• _REQUIRED ACTION_:
Only one stretch of the records below is wanted: the lines from the one holding "non-Hodgkin's type, Low" through the one holding "immunohistochemistry image of". Return it exactly, both ends included.

• _Stored data entries_:
- - - - -

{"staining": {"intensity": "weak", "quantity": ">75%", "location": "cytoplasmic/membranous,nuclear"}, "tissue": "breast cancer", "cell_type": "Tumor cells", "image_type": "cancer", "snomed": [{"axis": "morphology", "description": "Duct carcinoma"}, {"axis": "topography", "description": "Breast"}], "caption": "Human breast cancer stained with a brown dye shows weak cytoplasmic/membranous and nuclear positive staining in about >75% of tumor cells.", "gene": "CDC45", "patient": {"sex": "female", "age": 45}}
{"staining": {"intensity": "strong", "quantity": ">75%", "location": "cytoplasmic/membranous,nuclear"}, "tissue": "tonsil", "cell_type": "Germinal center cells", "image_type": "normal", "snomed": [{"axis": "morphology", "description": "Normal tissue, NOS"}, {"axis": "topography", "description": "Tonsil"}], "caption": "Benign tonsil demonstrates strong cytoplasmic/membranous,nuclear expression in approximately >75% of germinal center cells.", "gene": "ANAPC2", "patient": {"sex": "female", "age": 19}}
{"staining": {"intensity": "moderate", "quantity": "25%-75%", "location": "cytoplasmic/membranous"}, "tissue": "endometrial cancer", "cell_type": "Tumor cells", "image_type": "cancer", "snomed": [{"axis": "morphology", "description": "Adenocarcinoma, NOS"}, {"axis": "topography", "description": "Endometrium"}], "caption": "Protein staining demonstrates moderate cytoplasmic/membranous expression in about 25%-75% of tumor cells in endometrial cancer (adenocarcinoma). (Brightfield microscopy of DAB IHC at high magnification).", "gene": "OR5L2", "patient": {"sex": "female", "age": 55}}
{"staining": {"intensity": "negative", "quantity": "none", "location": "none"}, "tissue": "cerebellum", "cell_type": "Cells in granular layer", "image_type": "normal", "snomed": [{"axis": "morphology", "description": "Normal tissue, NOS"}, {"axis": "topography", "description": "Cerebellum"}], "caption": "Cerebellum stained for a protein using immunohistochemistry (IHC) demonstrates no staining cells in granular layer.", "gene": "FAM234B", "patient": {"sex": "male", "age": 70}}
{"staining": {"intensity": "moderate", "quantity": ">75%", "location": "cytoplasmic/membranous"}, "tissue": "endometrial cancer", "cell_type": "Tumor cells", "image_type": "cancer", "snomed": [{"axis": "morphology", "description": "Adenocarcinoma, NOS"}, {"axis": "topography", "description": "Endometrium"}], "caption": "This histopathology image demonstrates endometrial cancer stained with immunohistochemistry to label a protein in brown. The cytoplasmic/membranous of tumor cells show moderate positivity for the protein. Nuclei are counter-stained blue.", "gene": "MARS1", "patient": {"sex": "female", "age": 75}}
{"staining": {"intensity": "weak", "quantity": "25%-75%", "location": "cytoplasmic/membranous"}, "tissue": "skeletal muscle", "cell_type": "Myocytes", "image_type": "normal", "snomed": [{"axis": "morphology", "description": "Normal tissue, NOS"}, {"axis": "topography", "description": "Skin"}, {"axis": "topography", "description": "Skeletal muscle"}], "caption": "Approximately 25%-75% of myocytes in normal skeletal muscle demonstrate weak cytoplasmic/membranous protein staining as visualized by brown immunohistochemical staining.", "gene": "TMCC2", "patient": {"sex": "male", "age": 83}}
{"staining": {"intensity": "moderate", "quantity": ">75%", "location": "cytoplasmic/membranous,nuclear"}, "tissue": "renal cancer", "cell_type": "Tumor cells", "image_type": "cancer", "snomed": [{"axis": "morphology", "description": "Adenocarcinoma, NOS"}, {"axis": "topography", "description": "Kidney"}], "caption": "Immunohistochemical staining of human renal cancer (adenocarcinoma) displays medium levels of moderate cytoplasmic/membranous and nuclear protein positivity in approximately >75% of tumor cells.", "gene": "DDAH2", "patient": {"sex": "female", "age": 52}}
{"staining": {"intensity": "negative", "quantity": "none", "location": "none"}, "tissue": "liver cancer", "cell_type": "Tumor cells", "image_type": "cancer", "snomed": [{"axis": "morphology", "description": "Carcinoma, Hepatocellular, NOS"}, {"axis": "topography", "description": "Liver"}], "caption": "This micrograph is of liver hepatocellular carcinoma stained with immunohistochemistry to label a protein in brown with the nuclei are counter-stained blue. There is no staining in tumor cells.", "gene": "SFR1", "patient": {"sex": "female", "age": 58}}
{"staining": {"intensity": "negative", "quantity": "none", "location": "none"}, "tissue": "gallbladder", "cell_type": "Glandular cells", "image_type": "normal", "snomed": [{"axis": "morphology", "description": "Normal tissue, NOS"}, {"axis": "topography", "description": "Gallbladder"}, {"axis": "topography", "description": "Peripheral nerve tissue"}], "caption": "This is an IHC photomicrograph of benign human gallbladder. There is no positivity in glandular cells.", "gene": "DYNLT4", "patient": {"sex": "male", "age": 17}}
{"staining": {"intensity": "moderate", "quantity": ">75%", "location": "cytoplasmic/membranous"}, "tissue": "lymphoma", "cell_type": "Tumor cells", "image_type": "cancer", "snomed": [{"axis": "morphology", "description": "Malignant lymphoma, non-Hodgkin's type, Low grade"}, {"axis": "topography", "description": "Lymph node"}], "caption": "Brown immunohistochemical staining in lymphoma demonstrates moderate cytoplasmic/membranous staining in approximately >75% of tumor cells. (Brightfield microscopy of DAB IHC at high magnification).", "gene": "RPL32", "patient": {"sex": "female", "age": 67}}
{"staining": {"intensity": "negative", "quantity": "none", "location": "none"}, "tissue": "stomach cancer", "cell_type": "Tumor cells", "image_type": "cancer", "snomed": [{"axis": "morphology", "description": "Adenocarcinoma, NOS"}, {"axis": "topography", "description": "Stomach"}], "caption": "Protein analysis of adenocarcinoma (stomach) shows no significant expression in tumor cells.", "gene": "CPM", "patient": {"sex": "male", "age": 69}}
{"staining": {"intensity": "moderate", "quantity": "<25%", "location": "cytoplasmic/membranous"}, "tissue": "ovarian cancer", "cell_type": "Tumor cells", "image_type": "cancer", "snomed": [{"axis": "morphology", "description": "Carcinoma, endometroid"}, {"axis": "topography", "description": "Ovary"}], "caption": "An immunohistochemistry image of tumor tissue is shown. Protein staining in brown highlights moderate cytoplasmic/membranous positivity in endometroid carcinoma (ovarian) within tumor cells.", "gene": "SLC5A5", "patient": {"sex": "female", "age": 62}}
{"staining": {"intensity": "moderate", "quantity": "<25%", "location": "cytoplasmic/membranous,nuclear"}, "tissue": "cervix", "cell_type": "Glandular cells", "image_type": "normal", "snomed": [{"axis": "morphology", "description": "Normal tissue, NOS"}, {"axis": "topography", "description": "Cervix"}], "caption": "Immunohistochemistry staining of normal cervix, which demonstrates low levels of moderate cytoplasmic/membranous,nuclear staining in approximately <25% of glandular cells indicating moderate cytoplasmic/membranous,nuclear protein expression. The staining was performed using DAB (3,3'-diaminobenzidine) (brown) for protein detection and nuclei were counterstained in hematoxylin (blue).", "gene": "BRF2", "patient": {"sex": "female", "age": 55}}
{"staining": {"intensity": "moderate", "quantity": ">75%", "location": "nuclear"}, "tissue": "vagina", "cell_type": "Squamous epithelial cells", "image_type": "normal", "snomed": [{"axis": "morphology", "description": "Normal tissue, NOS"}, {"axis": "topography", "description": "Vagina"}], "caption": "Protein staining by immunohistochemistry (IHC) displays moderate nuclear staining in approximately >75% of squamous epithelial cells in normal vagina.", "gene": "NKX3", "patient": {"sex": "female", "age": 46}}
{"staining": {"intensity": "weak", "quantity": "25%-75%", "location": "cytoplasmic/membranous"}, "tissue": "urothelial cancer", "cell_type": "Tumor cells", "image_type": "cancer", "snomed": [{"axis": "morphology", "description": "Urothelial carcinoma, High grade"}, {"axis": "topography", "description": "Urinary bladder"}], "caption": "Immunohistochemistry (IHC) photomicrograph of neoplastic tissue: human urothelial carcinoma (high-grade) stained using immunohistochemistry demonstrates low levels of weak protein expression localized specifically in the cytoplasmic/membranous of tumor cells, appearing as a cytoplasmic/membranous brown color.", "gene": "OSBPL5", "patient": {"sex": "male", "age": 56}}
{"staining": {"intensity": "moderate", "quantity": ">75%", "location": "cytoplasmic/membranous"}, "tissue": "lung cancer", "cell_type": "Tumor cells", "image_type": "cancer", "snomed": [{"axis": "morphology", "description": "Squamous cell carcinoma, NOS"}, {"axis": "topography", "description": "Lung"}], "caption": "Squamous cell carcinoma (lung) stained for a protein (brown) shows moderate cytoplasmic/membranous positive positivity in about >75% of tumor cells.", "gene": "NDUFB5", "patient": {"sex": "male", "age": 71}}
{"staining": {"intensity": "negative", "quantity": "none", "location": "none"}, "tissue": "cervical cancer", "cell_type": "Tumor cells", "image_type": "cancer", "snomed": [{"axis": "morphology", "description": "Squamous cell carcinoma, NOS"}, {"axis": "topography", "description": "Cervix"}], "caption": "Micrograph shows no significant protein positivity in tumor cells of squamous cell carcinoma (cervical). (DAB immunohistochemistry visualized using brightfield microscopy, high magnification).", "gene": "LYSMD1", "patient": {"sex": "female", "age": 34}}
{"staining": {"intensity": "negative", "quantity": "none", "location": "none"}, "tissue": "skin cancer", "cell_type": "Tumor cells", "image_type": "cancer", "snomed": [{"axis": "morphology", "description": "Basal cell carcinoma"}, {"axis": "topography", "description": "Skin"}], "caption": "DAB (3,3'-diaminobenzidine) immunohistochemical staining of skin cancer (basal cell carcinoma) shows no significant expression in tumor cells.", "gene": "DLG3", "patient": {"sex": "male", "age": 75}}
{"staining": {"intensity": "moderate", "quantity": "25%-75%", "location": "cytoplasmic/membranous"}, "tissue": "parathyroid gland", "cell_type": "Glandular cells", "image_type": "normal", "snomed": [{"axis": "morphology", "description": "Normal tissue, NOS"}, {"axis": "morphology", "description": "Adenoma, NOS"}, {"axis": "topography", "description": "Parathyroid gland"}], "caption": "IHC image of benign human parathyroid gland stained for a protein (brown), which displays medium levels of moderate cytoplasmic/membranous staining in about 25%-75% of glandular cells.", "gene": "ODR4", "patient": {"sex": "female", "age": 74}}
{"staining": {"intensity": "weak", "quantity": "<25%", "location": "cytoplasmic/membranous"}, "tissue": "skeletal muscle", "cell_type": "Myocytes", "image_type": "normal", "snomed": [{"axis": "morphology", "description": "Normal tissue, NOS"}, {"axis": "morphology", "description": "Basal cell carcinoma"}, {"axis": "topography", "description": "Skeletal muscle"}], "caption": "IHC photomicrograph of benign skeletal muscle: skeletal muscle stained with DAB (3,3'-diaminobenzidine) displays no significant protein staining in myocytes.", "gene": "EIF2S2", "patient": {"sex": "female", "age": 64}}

- - - - -

• _ANSWER AREA_:
{"staining": {"intensity": "moderate", "quantity": ">75%", "location": "cytoplasmic/membranous"}, "tissue": "lymphoma", "cell_type": "Tumor cells", "image_type": "cancer", "snomed": [{"axis": "morphology", "description": "Malignant lymphoma, non-Hodgkin's type, Low grade"}, {"axis": "topography", "description": "Lymph node"}], "caption": "Brown immunohistochemical staining in lymphoma demonstrates moderate cytoplasmic/membranous staining in approximately >75% of tumor cells. (Brightfield microscopy of DAB IHC at high magnification).", "gene": "RPL32", "patient": {"sex": "female", "age": 67}}
{"staining": {"intensity": "negative", "quantity": "none", "location": "none"}, "tissue": "stomach cancer", "cell_type": "Tumor cells", "image_type": "cancer", "snomed": [{"axis": "morphology", "description": "Adenocarcinoma, NOS"}, {"axis": "topography", "description": "Stomach"}], "caption": "Protein analysis of adenocarcinoma (stomach) shows no significant expression in tumor cells.", "gene": "CPM", "patient": {"sex": "male", "age": 69}}
{"staining": {"intensity": "moderate", "quantity": "<25%", "location": "cytoplasmic/membranous"}, "tissue": "ovarian cancer", "cell_type": "Tumor cells", "image_type": "cancer", "snomed": [{"axis": "morphology", "description": "Carcinoma, endometroid"}, {"axis": "topography", "description": "Ovary"}], "caption": "An immunohistochemistry image of tumor tissue is shown. Protein staining in brown highlights moderate cytoplasmic/membranous positivity in endometroid carcinoma (ovarian) within tumor cells.", "gene": "SLC5A5", "patient": {"sex": "female", "age": 62}}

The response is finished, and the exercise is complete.